Encryption is a huge part of modern software engineering. This is true both of data within our own systems, but also encryption of data we send or receive with network requests, to ensure the security of data in flight and the validity of data received from other services.
Most modern languages have libraries or built-in functionality that can be used to implement encryption for us, so knowing the ins-and-outs in depth isn’t necessarily a prerequisite of working in parts of your system that use encryption.
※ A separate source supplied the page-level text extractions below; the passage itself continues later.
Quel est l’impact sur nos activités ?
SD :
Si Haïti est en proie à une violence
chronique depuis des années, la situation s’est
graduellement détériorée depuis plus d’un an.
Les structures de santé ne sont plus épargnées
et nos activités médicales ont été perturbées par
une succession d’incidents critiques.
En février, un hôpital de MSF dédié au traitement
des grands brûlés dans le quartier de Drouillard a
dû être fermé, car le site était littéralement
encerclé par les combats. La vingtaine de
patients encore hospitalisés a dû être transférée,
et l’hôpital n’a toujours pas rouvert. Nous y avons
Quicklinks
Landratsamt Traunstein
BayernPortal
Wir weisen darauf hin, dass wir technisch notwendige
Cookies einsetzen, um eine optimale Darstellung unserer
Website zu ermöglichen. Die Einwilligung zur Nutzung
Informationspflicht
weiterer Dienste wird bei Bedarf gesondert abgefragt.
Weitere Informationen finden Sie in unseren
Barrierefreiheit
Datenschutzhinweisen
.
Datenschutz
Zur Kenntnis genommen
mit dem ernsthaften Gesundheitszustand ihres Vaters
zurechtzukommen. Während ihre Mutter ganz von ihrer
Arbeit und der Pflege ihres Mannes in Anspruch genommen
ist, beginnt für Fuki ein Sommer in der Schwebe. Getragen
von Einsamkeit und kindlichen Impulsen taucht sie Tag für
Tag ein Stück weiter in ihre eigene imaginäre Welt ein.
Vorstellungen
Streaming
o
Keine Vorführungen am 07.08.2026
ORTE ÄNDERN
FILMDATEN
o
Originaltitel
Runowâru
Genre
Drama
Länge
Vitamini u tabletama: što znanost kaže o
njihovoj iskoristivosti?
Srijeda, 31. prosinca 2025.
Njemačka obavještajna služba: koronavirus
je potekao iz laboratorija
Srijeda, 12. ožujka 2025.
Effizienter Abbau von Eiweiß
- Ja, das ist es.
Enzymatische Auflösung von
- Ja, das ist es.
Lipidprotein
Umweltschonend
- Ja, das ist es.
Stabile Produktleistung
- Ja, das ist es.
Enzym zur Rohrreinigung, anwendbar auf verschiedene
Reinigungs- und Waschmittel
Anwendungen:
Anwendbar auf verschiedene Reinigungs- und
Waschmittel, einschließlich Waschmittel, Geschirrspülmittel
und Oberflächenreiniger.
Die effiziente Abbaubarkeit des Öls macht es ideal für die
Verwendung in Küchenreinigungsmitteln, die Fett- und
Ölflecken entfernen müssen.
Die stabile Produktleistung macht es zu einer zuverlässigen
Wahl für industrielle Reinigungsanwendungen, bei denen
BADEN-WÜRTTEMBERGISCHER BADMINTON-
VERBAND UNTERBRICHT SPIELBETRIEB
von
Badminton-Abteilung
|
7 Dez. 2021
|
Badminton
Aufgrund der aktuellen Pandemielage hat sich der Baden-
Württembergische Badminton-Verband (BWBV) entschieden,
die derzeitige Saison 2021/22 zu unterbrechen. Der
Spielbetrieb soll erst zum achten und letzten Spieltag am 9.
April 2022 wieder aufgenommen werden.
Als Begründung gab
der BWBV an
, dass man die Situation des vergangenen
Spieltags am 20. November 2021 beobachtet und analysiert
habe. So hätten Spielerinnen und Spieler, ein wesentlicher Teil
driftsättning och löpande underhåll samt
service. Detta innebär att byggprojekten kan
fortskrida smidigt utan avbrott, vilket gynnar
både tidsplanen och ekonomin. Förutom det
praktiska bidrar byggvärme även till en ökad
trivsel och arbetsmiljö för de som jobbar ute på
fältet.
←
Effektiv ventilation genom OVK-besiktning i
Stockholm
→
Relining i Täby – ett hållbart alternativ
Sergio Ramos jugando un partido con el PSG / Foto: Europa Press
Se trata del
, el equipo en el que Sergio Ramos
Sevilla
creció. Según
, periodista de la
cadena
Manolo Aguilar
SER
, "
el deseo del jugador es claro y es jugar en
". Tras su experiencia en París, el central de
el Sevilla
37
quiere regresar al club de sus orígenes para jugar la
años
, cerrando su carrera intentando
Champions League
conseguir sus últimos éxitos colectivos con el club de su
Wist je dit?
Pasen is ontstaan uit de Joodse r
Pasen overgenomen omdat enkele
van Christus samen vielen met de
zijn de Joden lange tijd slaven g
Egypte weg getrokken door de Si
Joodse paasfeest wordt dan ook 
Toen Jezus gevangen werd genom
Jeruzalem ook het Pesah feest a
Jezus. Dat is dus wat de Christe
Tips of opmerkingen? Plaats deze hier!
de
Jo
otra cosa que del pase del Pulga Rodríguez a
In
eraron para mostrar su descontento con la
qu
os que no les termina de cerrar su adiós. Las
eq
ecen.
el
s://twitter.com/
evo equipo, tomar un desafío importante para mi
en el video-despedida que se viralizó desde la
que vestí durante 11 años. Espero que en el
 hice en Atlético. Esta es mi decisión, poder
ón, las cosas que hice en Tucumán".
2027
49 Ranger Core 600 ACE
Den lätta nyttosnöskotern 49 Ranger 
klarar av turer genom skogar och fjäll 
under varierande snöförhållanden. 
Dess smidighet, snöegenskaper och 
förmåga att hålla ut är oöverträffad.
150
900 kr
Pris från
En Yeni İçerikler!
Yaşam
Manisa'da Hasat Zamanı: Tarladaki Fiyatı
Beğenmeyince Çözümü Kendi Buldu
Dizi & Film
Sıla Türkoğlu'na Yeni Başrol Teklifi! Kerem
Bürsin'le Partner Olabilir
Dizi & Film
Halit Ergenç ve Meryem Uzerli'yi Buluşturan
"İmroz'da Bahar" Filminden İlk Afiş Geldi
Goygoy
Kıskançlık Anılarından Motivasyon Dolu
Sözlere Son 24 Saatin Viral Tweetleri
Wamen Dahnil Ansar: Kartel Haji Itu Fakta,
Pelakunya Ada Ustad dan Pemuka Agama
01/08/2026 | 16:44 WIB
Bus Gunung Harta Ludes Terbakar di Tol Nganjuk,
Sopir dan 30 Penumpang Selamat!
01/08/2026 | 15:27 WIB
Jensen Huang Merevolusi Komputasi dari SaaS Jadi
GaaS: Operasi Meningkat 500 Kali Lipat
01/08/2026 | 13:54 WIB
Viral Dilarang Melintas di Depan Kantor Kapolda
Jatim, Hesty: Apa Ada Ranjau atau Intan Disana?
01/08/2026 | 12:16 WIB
That said, it’s always good to know the basics of what the code we write actually does, so the goal of this article is to introduce concepts so you understand what the library code you’re using is doing under the hood.
For example, I wrote code that looks something like this, so wanted to know what all the pieces meant and were doing.
from Crypto import Random
from Crypto.Cipher import AES
from Crypto.Util.Padding import pad
def encrypt(value, key):
value = value.encode('ascii')
iv = Random.new().read(AES.block_size)
cipher = AES.new(key, AES.MODE_CBC, iv)
ciphertext = cipher.encrypt(pad(bytes(value, encoding='utf8'), size))
return iv + ciphertext
Let’s dive in!
AES is a block cipher, which just means it operates on blocks of text that are a fixed size - AES has specifically chosen a block size of 128 bits, or 16 bytes. However, it supports keys of either 128, 192, or 256 bits (16, 24, or 32 bytes respectively). The secret key is the piece of information shared with both parties - the ones encrypting and the ones decrypting.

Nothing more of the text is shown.